Hz. Musa'nın söylediği bu sözler, buzağıya tapanlar kendi kendilerini (birbirlerini) öldürmek suretiyle tevbe etmelerinden önce söylenmişti. Onlar tevbe edip, Allah da -el-Bakara Suresi'nde (54. ayetin tefsirinde) açıklaması geçtiği gibi- büyük çapta öldürmelerden sonra onları affedince, kendilerine aralarından öldürülenlerin şehid olduğunu, hayatta kalanların da günahlarının bağışlanmış olduğunu haber vermişti.

 

Şöyle de denilmiştir: Aralarında kalplerine buzağının yani sevgisinin içirildiği ve tevbe etmeyen bir takım kimseler vardı. İşte Yüce Allah'ın: "Şüphesiz buzağıyı (tanrı) edinenlere ... " buyruğu ile kastedilenler bunlardır.

 

Yine denildiğine göre bu buyrukla Hz. Musa'nın mikattan dönüşünden önce ölenler kastedilmektedir. Bununla çocuklarının kastedildiği de söylenmiştir. Bu ise, Kurayzalılar ile Nadiroğullarının başına gelen olayları işaret etmektedir. Yani, onların çocuklarına ... (bir gazab ve dünyada bir horluk) erişecektir, demektir. Doğrusunu en iyi bilen Allah'tır.
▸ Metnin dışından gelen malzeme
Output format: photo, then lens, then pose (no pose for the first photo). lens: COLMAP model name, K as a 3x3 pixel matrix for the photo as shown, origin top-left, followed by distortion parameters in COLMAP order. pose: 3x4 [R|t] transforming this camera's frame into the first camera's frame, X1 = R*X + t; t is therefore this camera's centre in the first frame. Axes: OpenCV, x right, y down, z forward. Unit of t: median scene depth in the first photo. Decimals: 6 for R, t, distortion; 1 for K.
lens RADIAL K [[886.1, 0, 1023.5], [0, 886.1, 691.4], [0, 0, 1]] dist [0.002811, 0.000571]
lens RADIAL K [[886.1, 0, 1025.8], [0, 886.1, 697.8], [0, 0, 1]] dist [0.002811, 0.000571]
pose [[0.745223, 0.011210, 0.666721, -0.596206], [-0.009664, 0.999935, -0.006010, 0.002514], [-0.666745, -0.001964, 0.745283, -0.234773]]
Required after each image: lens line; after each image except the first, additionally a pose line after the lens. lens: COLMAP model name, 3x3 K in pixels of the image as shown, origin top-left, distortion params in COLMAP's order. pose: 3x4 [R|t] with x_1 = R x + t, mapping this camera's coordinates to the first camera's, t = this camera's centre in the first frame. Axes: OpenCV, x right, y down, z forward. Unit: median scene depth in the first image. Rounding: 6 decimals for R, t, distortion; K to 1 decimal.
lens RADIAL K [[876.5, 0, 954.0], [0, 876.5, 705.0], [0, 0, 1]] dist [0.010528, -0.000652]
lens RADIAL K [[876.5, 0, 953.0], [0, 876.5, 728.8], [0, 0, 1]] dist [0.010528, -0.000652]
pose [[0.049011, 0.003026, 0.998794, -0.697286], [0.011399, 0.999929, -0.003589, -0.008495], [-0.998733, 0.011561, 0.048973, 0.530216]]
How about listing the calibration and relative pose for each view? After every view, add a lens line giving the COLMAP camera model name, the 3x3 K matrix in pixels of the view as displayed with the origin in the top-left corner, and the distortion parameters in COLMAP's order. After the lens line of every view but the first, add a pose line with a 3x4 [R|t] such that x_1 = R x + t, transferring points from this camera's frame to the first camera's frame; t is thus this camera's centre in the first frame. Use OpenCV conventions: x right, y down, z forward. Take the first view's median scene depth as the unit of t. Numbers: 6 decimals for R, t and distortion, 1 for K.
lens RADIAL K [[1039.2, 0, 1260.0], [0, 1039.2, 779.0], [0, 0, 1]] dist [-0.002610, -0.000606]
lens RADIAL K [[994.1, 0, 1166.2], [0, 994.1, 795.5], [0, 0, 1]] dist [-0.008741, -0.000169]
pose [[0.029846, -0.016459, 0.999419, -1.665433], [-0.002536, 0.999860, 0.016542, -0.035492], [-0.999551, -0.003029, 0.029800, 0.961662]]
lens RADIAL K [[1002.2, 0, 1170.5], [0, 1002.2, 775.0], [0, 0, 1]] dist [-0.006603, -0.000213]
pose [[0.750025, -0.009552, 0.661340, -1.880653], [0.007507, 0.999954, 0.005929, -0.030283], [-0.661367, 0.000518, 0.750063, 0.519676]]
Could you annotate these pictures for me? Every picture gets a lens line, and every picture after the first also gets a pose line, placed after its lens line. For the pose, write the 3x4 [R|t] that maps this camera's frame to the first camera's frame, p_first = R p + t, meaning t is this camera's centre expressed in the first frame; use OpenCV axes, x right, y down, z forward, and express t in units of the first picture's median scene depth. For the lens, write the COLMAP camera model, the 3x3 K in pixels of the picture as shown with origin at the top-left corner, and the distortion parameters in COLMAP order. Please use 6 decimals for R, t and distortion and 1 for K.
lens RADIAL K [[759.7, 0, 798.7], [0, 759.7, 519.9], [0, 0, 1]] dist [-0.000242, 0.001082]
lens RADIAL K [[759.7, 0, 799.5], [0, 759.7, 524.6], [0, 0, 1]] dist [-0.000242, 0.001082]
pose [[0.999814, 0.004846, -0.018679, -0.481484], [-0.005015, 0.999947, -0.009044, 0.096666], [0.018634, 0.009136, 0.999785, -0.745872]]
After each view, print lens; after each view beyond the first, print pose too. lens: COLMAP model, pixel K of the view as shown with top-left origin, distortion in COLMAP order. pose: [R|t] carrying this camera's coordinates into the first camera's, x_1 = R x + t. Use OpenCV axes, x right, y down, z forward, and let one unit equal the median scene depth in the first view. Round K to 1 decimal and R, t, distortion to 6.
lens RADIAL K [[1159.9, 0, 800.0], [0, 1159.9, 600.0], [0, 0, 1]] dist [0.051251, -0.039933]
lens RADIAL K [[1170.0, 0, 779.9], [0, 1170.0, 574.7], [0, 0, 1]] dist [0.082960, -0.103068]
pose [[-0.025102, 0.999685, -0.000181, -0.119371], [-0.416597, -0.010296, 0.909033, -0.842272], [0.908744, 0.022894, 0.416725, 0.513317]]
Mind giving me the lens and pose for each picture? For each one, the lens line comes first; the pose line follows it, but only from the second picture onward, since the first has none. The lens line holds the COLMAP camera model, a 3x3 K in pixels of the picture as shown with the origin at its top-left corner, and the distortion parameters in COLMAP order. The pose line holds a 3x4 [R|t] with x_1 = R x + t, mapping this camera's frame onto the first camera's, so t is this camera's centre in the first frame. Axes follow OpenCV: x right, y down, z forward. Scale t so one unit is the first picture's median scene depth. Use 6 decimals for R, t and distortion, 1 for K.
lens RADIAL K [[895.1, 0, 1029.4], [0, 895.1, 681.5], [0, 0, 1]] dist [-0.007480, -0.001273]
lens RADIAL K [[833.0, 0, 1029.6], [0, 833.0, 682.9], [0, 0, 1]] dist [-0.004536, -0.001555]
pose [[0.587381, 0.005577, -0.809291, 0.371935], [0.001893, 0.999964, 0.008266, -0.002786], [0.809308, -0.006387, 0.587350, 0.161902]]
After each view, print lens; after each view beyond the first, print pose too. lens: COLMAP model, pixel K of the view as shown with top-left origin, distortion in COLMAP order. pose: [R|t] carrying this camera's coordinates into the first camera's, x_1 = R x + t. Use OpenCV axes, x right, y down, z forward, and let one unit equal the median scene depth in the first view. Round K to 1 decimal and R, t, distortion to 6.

"Biz, iftira edenleri işte böyle cezalandırırız." Yani, bunlara yaptığımızın bir benzerini iftira edenlere yaparız. Malik b. Enes -Allah'ın rahmeti üzerine olsun- şöyle der: Ne kadar bid'atçi varsa, mutlaka zilletin onun tepesinde olduğunu görürsün. Daha sonra Yüce Allah'ın: "Şüphesiz buzağıyı (tanrı) edinenlere Rablerinden bir gazap ... erişecektir" buyruğundan itibaren "Biz, iftira edenleri işte böyle cezalandırırız." Yani, bid'atçileri böyle cezalandırırız, diye okuyup açıklamıştır.

 

Denildiğine göre Hz. Musa, buzağıyı boğazlamakla emrolunmuş, onu kestiğinde de kanı akmış, daha sonra eline aldığı törpü ile onu törpüleyip kan ile birlikte denize atmıştı. Daha sonra da bu sudan içmelerini emretmişti, Buzağıya tapıp da sevgisi kalbine içirilmiş olanın bu hali, dudaklarında açığa çıkmıştı. Bununla buzağıya tapanları öğrenmiş oldu, Yine buna dair açıklamalar daha önceden el-Bakara Süresi'nde (93, ayetin tefsirinde) geçmiş bulunmaktadır.

 

Sonra Yüce Allah, şirk ve diğer günahlardan tevbe edenlerin tevbesini kabul buyuracağını haber vermektedir. Buna dair açıklamalar da önceden bir kaç yerde geçmiş bulunmaktadır.

"Kötülükler" yani, küfür ve çeşitli masiyetler "işleyip ondan sonra" yani bunları işledikten sonra "tevbe ve iman edenlere ise, şüphesiz Rabbin bunun ardından" yani tevbe etmelerinden sonra "Gafurdur, Rahimdir."